Elena Fernandez
Internship Season
Summer 2025-2026
Internship Alignment
EPIC
Institution and PhD Advisors
University at Albany, SUNY | Andrea Lopez Lang and Zheng Wu
Proposal Title
Implementing Machine Learning to Resolve Troposphere-Stratosphere Coupling and Teleconnections in S2S Forecasts
What inspired you to become a scientist (maybe something from your childhood or youth)?
My mother teaches high school earth science, so she largely influenced my passion for earth systems science. Throughout my childhood, she always ensured that our family stopped at science museums in any city we visited, and anytime there was a remotely weather-related exhibit, I gravitated toward it.

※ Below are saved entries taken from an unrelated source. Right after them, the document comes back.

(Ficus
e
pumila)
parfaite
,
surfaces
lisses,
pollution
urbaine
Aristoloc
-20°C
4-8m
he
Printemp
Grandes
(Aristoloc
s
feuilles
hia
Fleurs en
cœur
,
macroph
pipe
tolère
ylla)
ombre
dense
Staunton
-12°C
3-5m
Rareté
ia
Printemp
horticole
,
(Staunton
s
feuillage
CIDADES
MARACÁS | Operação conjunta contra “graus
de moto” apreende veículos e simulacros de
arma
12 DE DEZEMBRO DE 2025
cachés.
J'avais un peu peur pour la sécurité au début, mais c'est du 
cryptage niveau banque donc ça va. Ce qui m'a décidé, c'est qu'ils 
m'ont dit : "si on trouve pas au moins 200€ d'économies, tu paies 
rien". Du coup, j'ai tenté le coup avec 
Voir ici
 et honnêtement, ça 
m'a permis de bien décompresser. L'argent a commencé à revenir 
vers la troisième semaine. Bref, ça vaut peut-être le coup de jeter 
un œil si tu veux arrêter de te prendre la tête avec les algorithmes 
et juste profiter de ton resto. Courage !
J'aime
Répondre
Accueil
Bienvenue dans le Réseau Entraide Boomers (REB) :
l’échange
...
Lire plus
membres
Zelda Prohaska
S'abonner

The same theme has continued throughout my educational career to the present day.
What do you hope to achieve with your WINGS PhD Dissertation Fellowship opportunity?
I greatly value the connections, advice, and mentoring I have received throughout my graduate career, and I view collaboration with my peers in this field as an invaluable resource. Through the WINGS Dissertation Fellowship, I am looking forward to making many more connections and having the extraordinary opportunity to learn from those at UCAR/NCAR and NOAA’s WPO in the final year of my dissertation research.
How does your research generally contribute to our world as a whole (in a way that the average person can understand and relate to)?
My current PhD research focuses on ways we can improve two-week to two-month timescale (S2S) forecasting of wintertime temperature extremes using information from interactions across layers of the atmosphere, specifically tropospheric-stratospheric interactions. Any efforts in improving S2S forecasting, especially for predictions of winter weather extremes, are beneficial for increasing emergency preparedness and reducing financial or social impacts caused by high-impact weather.